■ Assigned task ■
Reproduce the full set of records verbatim.

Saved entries
-----

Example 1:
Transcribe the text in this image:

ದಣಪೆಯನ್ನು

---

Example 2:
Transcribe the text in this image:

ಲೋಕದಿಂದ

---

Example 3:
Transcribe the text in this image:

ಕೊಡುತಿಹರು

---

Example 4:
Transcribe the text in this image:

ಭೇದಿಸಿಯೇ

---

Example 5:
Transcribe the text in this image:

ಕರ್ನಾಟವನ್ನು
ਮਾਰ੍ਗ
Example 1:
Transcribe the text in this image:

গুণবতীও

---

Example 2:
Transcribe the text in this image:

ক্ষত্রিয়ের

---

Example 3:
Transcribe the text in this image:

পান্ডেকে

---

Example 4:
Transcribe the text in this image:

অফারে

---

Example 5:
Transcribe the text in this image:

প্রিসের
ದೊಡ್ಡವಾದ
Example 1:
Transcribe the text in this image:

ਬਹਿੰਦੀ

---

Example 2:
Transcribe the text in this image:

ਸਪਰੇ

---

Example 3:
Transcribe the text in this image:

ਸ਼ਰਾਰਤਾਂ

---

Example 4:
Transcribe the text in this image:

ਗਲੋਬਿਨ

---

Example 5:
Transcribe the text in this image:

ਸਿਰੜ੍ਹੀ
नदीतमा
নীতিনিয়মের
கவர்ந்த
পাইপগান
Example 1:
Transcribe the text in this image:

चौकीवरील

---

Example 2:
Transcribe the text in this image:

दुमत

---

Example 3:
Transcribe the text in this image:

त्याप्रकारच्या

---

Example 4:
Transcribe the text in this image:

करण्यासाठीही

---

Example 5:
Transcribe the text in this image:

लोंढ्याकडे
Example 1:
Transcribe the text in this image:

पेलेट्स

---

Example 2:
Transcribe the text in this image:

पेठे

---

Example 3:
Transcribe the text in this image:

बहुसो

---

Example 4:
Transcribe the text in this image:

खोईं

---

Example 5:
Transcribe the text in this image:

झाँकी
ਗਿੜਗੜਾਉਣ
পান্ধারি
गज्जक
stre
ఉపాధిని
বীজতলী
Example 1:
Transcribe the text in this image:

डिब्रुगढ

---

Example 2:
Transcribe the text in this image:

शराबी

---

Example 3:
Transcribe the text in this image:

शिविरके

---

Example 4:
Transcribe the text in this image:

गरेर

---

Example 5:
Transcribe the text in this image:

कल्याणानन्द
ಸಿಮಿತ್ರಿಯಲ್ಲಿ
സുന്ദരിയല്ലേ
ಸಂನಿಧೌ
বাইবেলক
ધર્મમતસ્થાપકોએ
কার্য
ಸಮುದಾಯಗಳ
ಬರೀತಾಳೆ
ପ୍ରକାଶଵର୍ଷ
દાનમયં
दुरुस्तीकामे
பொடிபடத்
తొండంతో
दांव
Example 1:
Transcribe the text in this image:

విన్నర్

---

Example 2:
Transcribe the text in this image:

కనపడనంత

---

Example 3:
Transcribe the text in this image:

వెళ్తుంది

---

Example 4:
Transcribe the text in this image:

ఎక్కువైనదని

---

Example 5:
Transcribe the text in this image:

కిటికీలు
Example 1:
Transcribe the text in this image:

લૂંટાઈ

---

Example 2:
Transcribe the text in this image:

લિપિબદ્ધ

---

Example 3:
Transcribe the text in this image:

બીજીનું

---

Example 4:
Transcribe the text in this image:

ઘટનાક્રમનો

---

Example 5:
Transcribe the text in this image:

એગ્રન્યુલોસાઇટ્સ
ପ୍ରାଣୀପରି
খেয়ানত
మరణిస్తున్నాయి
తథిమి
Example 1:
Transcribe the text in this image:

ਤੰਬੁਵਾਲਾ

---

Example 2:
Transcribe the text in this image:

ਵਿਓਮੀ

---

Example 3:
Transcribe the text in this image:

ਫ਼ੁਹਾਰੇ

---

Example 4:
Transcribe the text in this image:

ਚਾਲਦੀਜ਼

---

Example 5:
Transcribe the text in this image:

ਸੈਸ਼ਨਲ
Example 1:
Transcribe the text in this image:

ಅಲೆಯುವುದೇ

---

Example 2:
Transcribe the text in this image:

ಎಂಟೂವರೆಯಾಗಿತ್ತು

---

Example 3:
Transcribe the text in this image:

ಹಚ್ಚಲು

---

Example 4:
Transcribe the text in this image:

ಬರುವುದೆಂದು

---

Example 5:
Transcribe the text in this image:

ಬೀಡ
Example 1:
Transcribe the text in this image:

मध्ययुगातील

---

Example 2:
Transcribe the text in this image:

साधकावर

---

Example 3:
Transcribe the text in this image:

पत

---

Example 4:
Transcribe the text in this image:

-----

■ Task response ■
Example 1:
Transcribe the text in this image:

ದಣಪೆಯನ್ನು

---

Example 2:
Transcribe the text in this image:

ಲೋಕದಿಂದ

---

Example 3:
Transcribe the text in this image:

ಕೊಡುತಿಹರು

---

Example 4:
Transcribe the text in this image:

ಭೇದಿಸಿಯೇ

---

Example 5:
Transcribe the text in this image:

ಕರ್ನಾಟವನ್ನು
ਮਾਰ੍ਗ
Example 1:
Transcribe the text in this image:

গুণবতীও

---

Example 2:
Transcribe the text in this image:

ক্ষত্রিয়ের

---

Example 3:
Transcribe the text in this image:

পান্ডেকে

---

Example 4:
Transcribe the text in this image:

অফারে

---

Example 5:
Transcribe the text in this image:

প্রিসের
ದೊಡ್ಡವಾದ
Example 1:
Transcribe the text in this image:

ਬਹਿੰਦੀ

---

Example 2:
Transcribe the text in this image:

ਸਪਰੇ

---

Example 3:
Transcribe the text in this image:

ਸ਼ਰਾਰਤਾਂ

---

Example 4:
Transcribe the text in this image:

ਗਲੋਬਿਨ

---

Example 5:
Transcribe the text in this image:

ਸਿਰੜ੍ਹੀ
नदीतमा
নীতিনিয়মের
கவர்ந்த
পাইপগান
Example 1:
Transcribe the text in this image:

चौकीवरील

---

Example 2:
Transcribe the text in this image:

दुमत

---

Example 3:
Transcribe the text in this image:

त्याप्रकारच्या

---

Example 4:
Transcribe the text in this image:

करण्यासाठीही

---

Example 5:
Transcribe the text in this image:

लोंढ्याकडे
Example 1:
Transcribe the text in this image:

पेलेट्स

---

Example 2:
Transcribe the text in this image:

पेठे

---

Example 3:
Transcribe the text in this image:

बहुसो

---

Example 4:
Transcribe the text in this image:

खोईं

---

Example 5:
Transcribe the text in this image:

झाँकी
ਗਿੜਗੜਾਉਣ
পান্ধারি
गज्जक
stre
ఉపాధిని
বীজতলী
Example 1:
Transcribe the text in this image:

डिब्रुगढ

---

Example 2:
Transcribe the text in this image:

शराबी

---

Example 3:
Transcribe the text in this image:

शिविरके

---

Example 4:
Transcribe the text in this image:

गरेर

---

Example 5:
Transcribe the text in this image:

कल्याणानन्द
ಸಿಮಿತ್ರಿಯಲ್ಲಿ
സുന്ദരിയല്ലേ
ಸಂನಿಧೌ
বাইবেলক
ધર્મમતસ્થાપકોએ
কার্য
ಸಮುದಾಯಗಳ
ಬರೀತಾಳೆ
ପ୍ରକାଶଵର୍ଷ
દાનમયં
दुरुस्तीकामे
பொடிபடத்
తొండంతో
दांव
Example 1:
Transcribe the text in this image:

విన్నర్

---

Example 2:
Transcribe the text in this image:

కనపడనంత

---

Example 3:
Transcribe the text in this image:

వెళ్తుంది

---

Example 4:
Transcribe the text in this image:

ఎక్కువైనదని

---

Example 5:
Transcribe the text in this image:

కిటికీలు
Example 1:
Transcribe the text in this image:

લૂંટાઈ

---

Example 2:
Transcribe the text in this image:

લિપિબદ્ધ

---

Example 3:
Transcribe the text in this image:

બીજીનું

---

Example 4:
Transcribe the text in this image:

ઘટનાક્રમનો

---

Example 5:
Transcribe the text in this image:

એગ્રન્યુલોસાઇટ્સ
ପ୍ରାଣୀପରି
খেয়ানত
మరణిస్తున్నాయి
తథిమి
Example 1:
Transcribe the text in this image:

ਤੰਬੁਵਾਲਾ

---

Example 2:
Transcribe the text in this image:

ਵਿਓਮੀ

---

Example 3:
Transcribe the text in this image:

ਫ਼ੁਹਾਰੇ

---

Example 4:
Transcribe the text in this image:

ਚਾਲਦੀਜ਼

---

Example 5:
Transcribe the text in this image:

ਸੈਸ਼ਨਲ
Example 1:
Transcribe the text in this image:

ಅಲೆಯುವುದೇ

---

Example 2:
Transcribe the text in this image:

ಎಂಟೂವರೆಯಾಗಿತ್ತು

---

Example 3:
Transcribe the text in this image:

ಹಚ್ಚಲು

---

Example 4:
Transcribe the text in this image:

ಬರುವುದೆಂದು

---

Example 5:
Transcribe the text in this image:

ಬೀಡ
Example 1:
Transcribe the text in this image:

मध्ययुगातील

---

Example 2:
Transcribe the text in this image:

साधकावर

---

Example 3:
Transcribe the text in this image:

पत

---

Example 4:
Transcribe the text in this image:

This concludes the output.